Go over the data and copy out each line with "برداری" in it.

[Start of Attachment]

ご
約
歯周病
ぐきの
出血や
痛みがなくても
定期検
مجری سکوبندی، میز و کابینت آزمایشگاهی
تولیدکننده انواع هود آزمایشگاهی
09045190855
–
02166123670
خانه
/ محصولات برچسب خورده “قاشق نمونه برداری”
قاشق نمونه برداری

[End of Attachment]

▶ _EXPECTED ANSWER_
/ محصولات برچسب خورده “قاشق نمونه برداری”
قاشق نمونه برداری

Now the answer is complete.